:: Excerpt provided ::
────────
To define the *AlexNet* model in `__init__`, you will need the following layers as building blocks:
- Convolutional layer `torch.nn.Conv2d(in_channels, out_channels, kernel_size, stride, padding)` [doc](https://pytorch.org/docs/stable/generated/torch.nn.Conv2d.html)
- ReLU activation function `torch.nn.ReLU()` [doc](https://pytorch.org/docs/stable/generated/torch.nn.ReLU.html)
- Max-pooling layer `torch.nn.MaxPool2d(kernel_size, stride)` [doc](https://pytorch.org/docs/stable/generated/torch.nn.MaxPool2d.html)
- Dropout `torch.nn.Dropout(p)` [doc](https://pytorch.org/docs/stable/generated/torch.nn.Dropout.html)
- Fully connected layer `torch.nn.Linear(in_features, out_features)` [doc](https://pytorch.org/docs/stable/generated/torch.nn.Linear.html)

Last but not least: Always remember, [Google](https://www.google.com) is your best friend.

In [1]:
# IMPORTS
import torch
import torchvision
import os
import time
import numpy as np
import random

In [2]:
# MODEL
# Define neural network by subclassing PyTorch's nn.Module. 
class AlexNet(torch.nn.Module):
    
    # Initialize neural network layers in __init__. 
    def __init__(self, num_classes = 1000, dropout = 0.5):
        super().__init__()
        self.features = torch.nn.Sequential(
            # AlexNet has 8 layers: 5 convolutional layers, some followed by max-pooling (see figure),
            # and 3 fully connected layers. In this model, we use nn.ReLU between our layers, 
            # but there are other activations to introduce non-linearity in a model.
────────
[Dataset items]
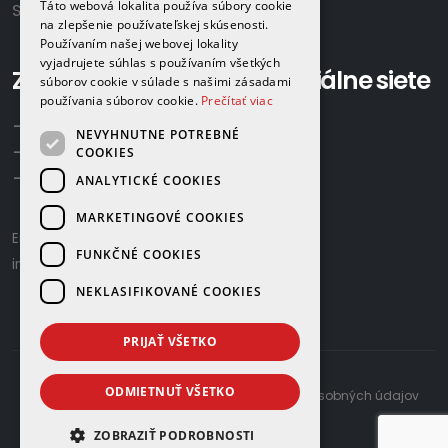
Táto webová lokalita používa súbory cookie
Slovensko
na zlepšenie používateľskej skúsenosti.
Používaním našej webovej lokality
vyjadrujete súhlas s používaním všetkých
Zavolajte nám:
Sociálne siete
súborov cookie v súlade s našimi zásadami
používania súborov cookie.
Prečítať viac
+421 918 524 702
NEVYHNUTNE POTREBNÉ
+421 907 958 768
COOKIES
+421 948 615 083
ANALYTICKÉ COOKIES
MARKETINGOVÉ COOKIES
Email us:
gamaplyn@gamaplyn.sk
FUNKČNÉ COOKIES
info@gamaplyn.sk
NEKLASIFIKOVANÉ COOKIES
PRIJAŤ VŠETKO
ODMIETNUŤ VŠETKO
developed by
© 2026 |
Zásady ochrany osobných údajov
ZOBRAZIŤ PODROBNOSTI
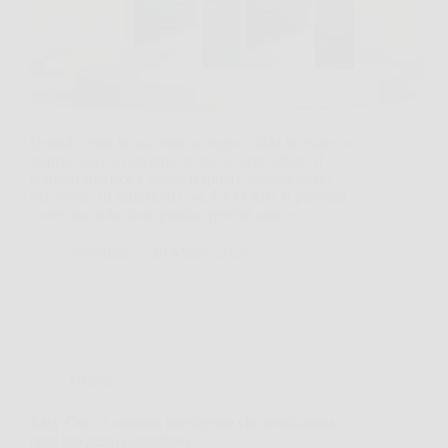
Quando entri in una stanza troppo calda in estate, o
troppo secca in inverno, te ne accorgi subito: il
comfort sparisce e anche respirare sembra meno
piacevole. In situazioni così, EKO AIR si presenta
come una soluzione pratica, perché unisce…
SiNotizie
26 Marzo 2026
Offerte
Easy Cric: il comfort intelligente che rivoluziona
ogni tuo gesto quotidiano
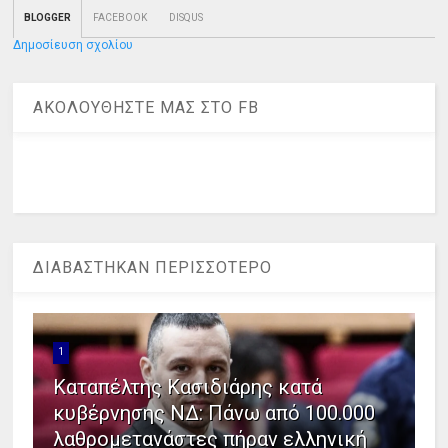
BLOGGER
FACEBOOK
DISQUS
Δημοσίευση σχολίου
ΑΚΟΛΟΥΘΗΣΤΕ ΜΑΣ ΣΤΟ FB
ΔΙΑΒΑΣΤΗΚΑΝ ΠΕΡΙΣΣΟΤΕΡΟ
1
Καταπέλτης Κασιδιάρης κατά
κυβέρνησης ΝΔ: Πάνω από 100.000
λαθρομετανάστες πήραν ελληνική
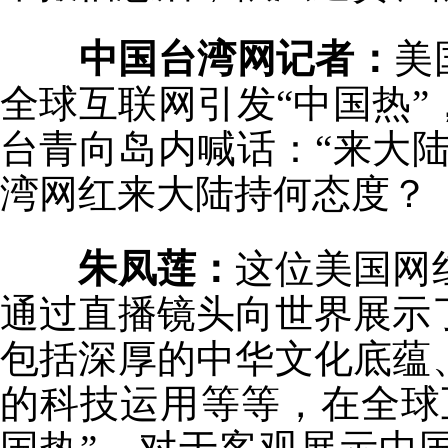
中国台湾网记者：
美
全球互联网引发“中国热
台青向岛内喊话：“来大
湾网红来大陆持何态度？
朱凤莲：
这位美国网
通过直播镜头向世界展示
包括深厚的中华文化底蕴
的科技运用等等，在全球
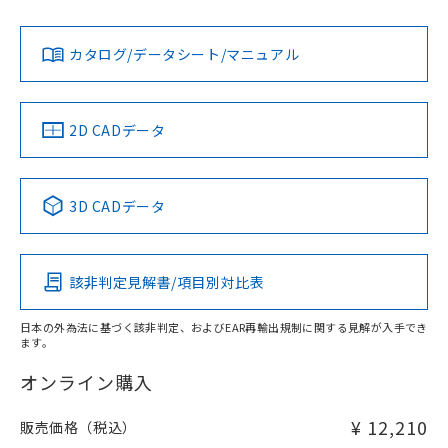
Yes
Yes
Yes
金属埋め込み
対応状況
対応予定月
※1
※2
ダウンロードデータをご利用いただく前に、以下を必ずお読
タイムチャート
みください。
カタログ/データシート/マニュアル
対応済み
ソフトウェアの使用条件
LR型式承認
DNV型式承認
BV型式承認
KR型式承
（イギリス
（ノルウェー
（フランス
（韓国
船舶規格）
船舶規格）
船舶規格）
船舶規格
中国 RoHS
注意事項・凡例
2D CADデータ
No
No
No
No
l: 4mm以上、φd: 20mm以上、D: 4mm以上、m: 18mm以
上、n: 20mm以上
中国 RoHS表
※1 ※2
検出領域
3D CADデータ
この製品の規格認証/適合状況ページへ
Pb
Hg
Cd
Cr(VI)
その他の認証はこちらのページからご検索ください
該非判定見解書/項目別対比表
X
O
O
O
日本の外為法に基づく該非判定、およびEAR再輸出規制に関する見解が入手でき
ます。
"対応済み"や非含有の記載がされた商品であっても、流通
在庫等で未対応品が混在する可能性があります。
オンライン購入
非含有品が必要な際は、弊社営業部門もしくは販売店へお
問い合わせください。
¥ 12,210
販売価格（税込）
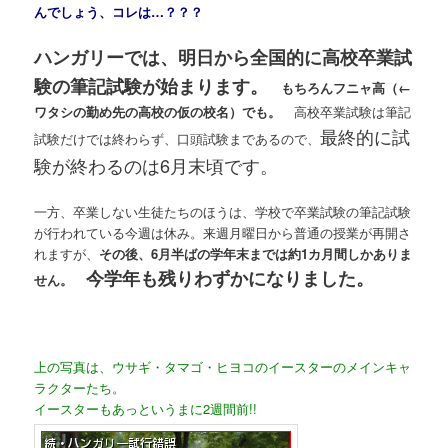
んでしょう、コレは…？？？
ハンガリーでは、明日から全国的に高校卒業試
験の筆記試験が始まります。
もちろんフニャ高（←
ワタシの勤め先の高校の仮の校名）でも。
高校卒業試験は筆記
最終的に試
試験だけでは終わらず、口頭試験まであるので、
験が終わるのは6月末頃です。
一方、卒業しない生徒たちのほうは、学校で卒業試験の筆記試験
が行われている今週は休み。来週月曜日から普通の授業が再開さ
れますが、
その後、6月半ばの学年末までは約1カ月間しかありま
今学年も残りわずかになりました。
せん。
上の写真は、ウサギ・タマゴ・ヒヨコのイースターのメインキャ
ラクターたち。
イースターもあっというまに2週間前!!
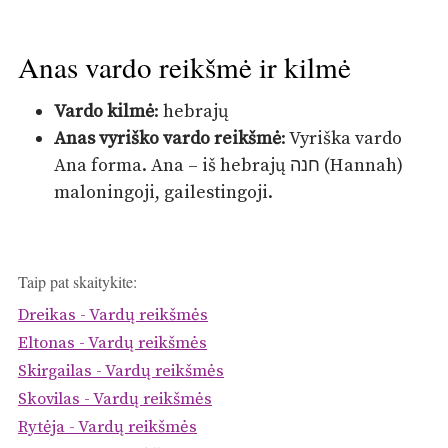
Anas vardo reikšmė ir kilmė
Vardo kilmė
: hebrajų
Anas vyriško vardo reikšmė
: Vyriška vardo
Ana forma. Ana – iš hebrajų חנה (Hannah)
maloningoji, gailestingoji.
Taip pat skaitykite:
Dreikas - Vardų reikšmės
Eltonas - Vardų reikšmės
Skirgailas - Vardų reikšmės
Skovilas - Vardų reikšmės
Rytėja - Vardų reikšmės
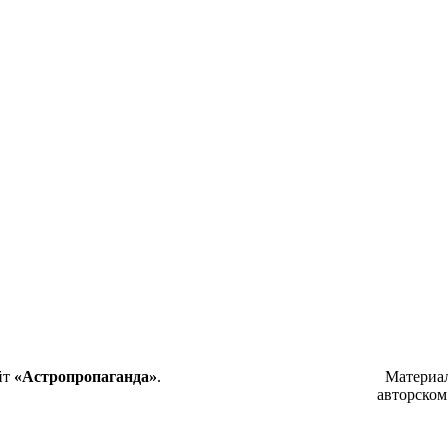
йт
«Астропропаганда»
.
Материа
авторском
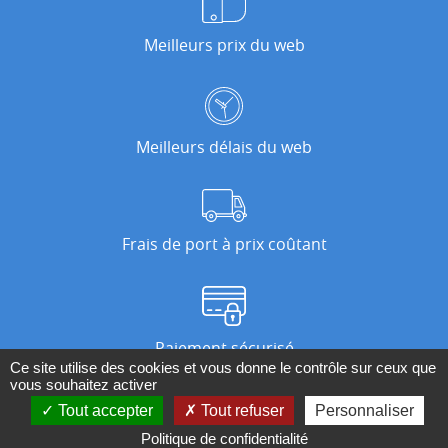
Meilleurs prix du web
Meilleurs délais du web
Frais de port à prix coûtant
Paiement sécurisé
Ce site utilise des cookies et vous donne le contrôle sur ceux que
vous souhaitez activer
Tout accepter
Tout refuser
Personnaliser
Nos magasins
Politique de confidentialité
────────
:: Written task ::
How many convolutional layers and how many fully connected layers does AlexNet have, according to the AlexNet code excerpt?

:: Exercise result ::
AlexNet has five convolutional layers and three fully connected layers, for eight layers in total.